Task to complete |
From first line to last, print the records exactly, but leave out the pictures.

Input material |
────────────────
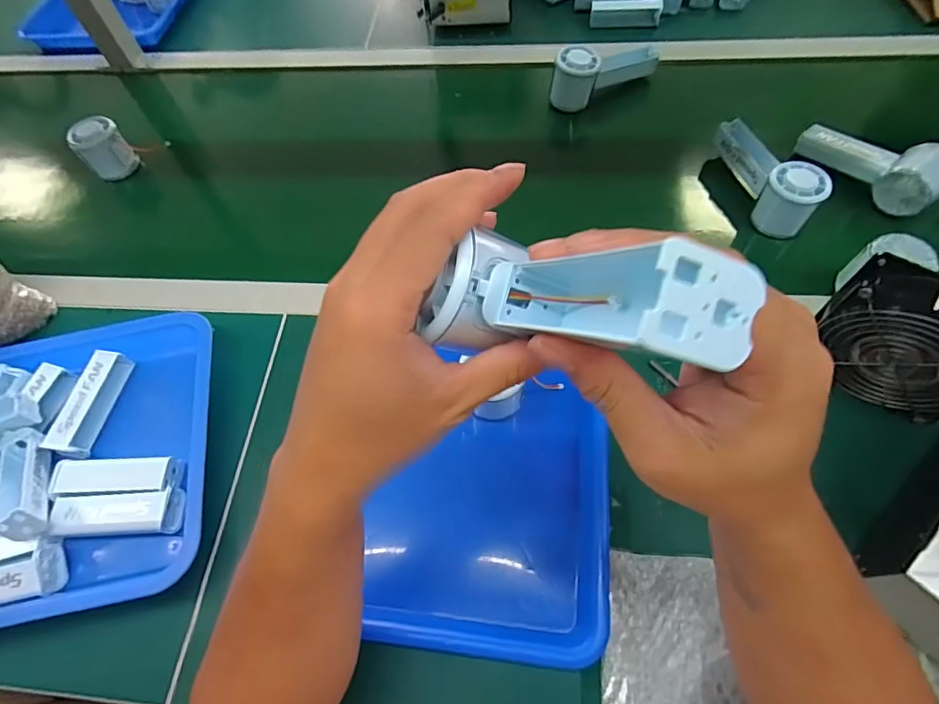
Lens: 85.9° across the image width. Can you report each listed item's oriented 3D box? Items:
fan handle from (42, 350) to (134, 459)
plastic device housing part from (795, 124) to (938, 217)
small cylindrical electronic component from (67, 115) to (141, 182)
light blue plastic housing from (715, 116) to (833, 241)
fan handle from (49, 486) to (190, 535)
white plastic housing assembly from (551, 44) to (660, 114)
[{"bbox_3d":[-0.366,0.049,0.485,0.027,0.027,0.101,7,61,8],"label":"fan handle"},{"bbox_3d":[0.453,-0.219,0.569,0.063,0.054,0.161,-33,63,-14],"label":"plastic device housing part"},{"bbox_3d":[-0.478,-0.266,0.661,0.059,0.066,0.051,-35,64,-15],"label":"small cylindrical electronic component"},{"bbox_3d":[0.325,-0.201,0.550,0.049,0.065,0.157,-14,60,-3],"label":"light blue plastic housing"},{"bbox_3d":[-0.297,0.135,0.427,0.104,0.021,0.035,-2,60,3],"label":"fan handle"},{"bbox_3d":[0.177,-0.373,0.673,0.152,0.076,0.047,-28,62,-12],"label":"white plastic housing assembly"}]

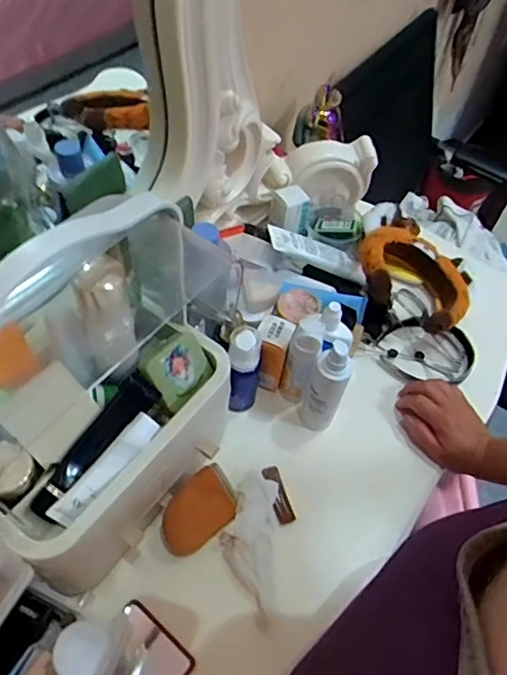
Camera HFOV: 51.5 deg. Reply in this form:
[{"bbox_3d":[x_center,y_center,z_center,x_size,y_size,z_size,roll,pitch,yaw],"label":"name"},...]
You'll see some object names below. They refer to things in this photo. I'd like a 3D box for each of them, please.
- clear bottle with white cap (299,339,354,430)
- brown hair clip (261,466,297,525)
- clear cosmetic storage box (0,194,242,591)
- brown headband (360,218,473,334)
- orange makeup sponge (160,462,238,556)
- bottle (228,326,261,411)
[{"bbox_3d":[0.084,0.064,0.628,0.046,0.178,0.040,15,54,7],"label":"clear bottle with white cap"},{"bbox_3d":[0.029,0.183,0.614,0.022,0.020,0.067,-13,55,-14],"label":"brown hair clip"},{"bbox_3d":[-0.144,0.046,0.483,0.183,0.298,0.278,36,59,21],"label":"clear cosmetic storage box"},{"bbox_3d":[0.236,-0.091,0.791,0.168,0.058,0.195,45,46,1],"label":"brown headband"},{"bbox_3d":[-0.061,0.189,0.574,0.091,0.011,0.065,-37,97,-21],"label":"orange makeup sponge"},{"bbox_3d":[-0.012,0.040,0.632,0.035,0.128,0.044,8,53,2],"label":"bottle"}]

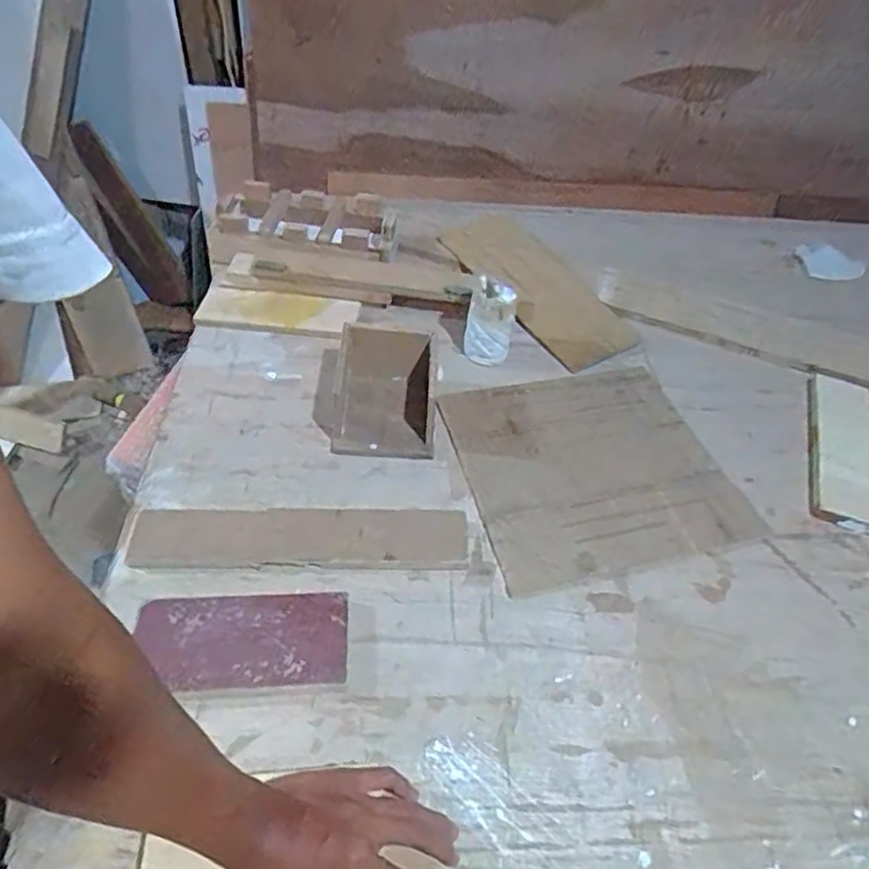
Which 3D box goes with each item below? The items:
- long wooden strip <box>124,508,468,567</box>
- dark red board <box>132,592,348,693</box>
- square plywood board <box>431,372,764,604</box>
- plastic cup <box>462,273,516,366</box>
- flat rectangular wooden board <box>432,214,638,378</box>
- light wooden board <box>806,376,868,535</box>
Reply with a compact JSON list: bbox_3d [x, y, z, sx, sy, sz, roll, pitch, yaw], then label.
[{"bbox_3d":[-0.139,0.106,0.664,0.343,0.022,0.064,1,49,-4],"label":"long wooden strip"},{"bbox_3d":[-0.177,0.195,0.586,0.187,0.023,0.087,-1,49,-6],"label":"dark red board"},{"bbox_3d":[0.189,0.036,0.768,0.309,0.012,0.289,-11,50,-14],"label":"square plywood board"},{"bbox_3d":[0.074,-0.155,0.866,0.063,0.104,0.053,5,48,-1],"label":"plastic cup"},{"bbox_3d":[0.160,-0.244,1.020,0.158,0.025,0.377,-21,54,-22],"label":"flat rectangular wooden board"},{"bbox_3d":[0.522,0.015,0.811,0.079,0.020,0.260,18,50,11],"label":"light wooden board"}]

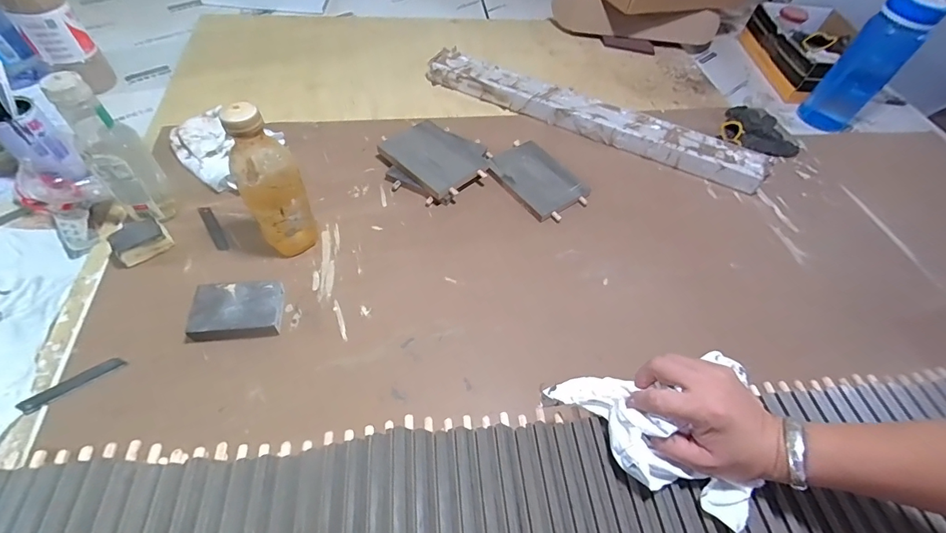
────────────────
Solved problem |
Lens: 85.9° across the image width. Can you report each listed item's oriented 3D box? Items:
fan handle from (42, 350) to (134, 459)
plastic device housing part from (795, 124) to (938, 217)
small cylindrical electronic component from (67, 115) to (141, 182)
light blue plastic housing from (715, 116) to (833, 241)
fan handle from (49, 486) to (190, 535)
white plastic housing assembly from (551, 44) to (660, 114)
[{"bbox_3d":[-0.366,0.049,0.485,0.027,0.027,0.101,7,61,8],"label":"fan handle"},{"bbox_3d":[0.453,-0.219,0.569,0.063,0.054,0.161,-33,63,-14],"label":"plastic device housing part"},{"bbox_3d":[-0.478,-0.266,0.661,0.059,0.066,0.051,-35,64,-15],"label":"small cylindrical electronic component"},{"bbox_3d":[0.325,-0.201,0.550,0.049,0.065,0.157,-14,60,-3],"label":"light blue plastic housing"},{"bbox_3d":[-0.297,0.135,0.427,0.104,0.021,0.035,-2,60,3],"label":"fan handle"},{"bbox_3d":[0.177,-0.373,0.673,0.152,0.076,0.047,-28,62,-12],"label":"white plastic housing assembly"}]

Camera HFOV: 51.5 deg. Reply in this form:
[{"bbox_3d":[x_center,y_center,z_center,x_size,y_size,z_size,roll,pitch,yaw],"label":"name"},...]
You'll see some object names below. They refer to things in this photo. I'd like a 3D box for each of them, please.
- clear bottle with white cap (299,339,354,430)
- brown hair clip (261,466,297,525)
- clear cosmetic storage box (0,194,242,591)
- brown headband (360,218,473,334)
- orange makeup sponge (160,462,238,556)
- bottle (228,326,261,411)
[{"bbox_3d":[0.084,0.064,0.628,0.046,0.178,0.040,15,54,7],"label":"clear bottle with white cap"},{"bbox_3d":[0.029,0.183,0.614,0.022,0.020,0.067,-13,55,-14],"label":"brown hair clip"},{"bbox_3d":[-0.144,0.046,0.483,0.183,0.298,0.278,36,59,21],"label":"clear cosmetic storage box"},{"bbox_3d":[0.236,-0.091,0.791,0.168,0.058,0.195,45,46,1],"label":"brown headband"},{"bbox_3d":[-0.061,0.189,0.574,0.091,0.011,0.065,-37,97,-21],"label":"orange makeup sponge"},{"bbox_3d":[-0.012,0.040,0.632,0.035,0.128,0.044,8,53,2],"label":"bottle"}]

Which 3D box goes with each item below? The items:
- long wooden strip <box>124,508,468,567</box>
- dark red board <box>132,592,348,693</box>
- square plywood board <box>431,372,764,604</box>
- plastic cup <box>462,273,516,366</box>
- flat rectangular wooden board <box>432,214,638,378</box>
- light wooden board <box>806,376,868,535</box>
Reply with a compact JSON list: bbox_3d [x, y, z, sx, sy, sz, roll, pitch, yaw], then label.
[{"bbox_3d":[-0.139,0.106,0.664,0.343,0.022,0.064,1,49,-4],"label":"long wooden strip"},{"bbox_3d":[-0.177,0.195,0.586,0.187,0.023,0.087,-1,49,-6],"label":"dark red board"},{"bbox_3d":[0.189,0.036,0.768,0.309,0.012,0.289,-11,50,-14],"label":"square plywood board"},{"bbox_3d":[0.074,-0.155,0.866,0.063,0.104,0.053,5,48,-1],"label":"plastic cup"},{"bbox_3d":[0.160,-0.244,1.020,0.158,0.025,0.377,-21,54,-22],"label":"flat rectangular wooden board"},{"bbox_3d":[0.522,0.015,0.811,0.079,0.020,0.260,18,50,11],"label":"light wooden board"}]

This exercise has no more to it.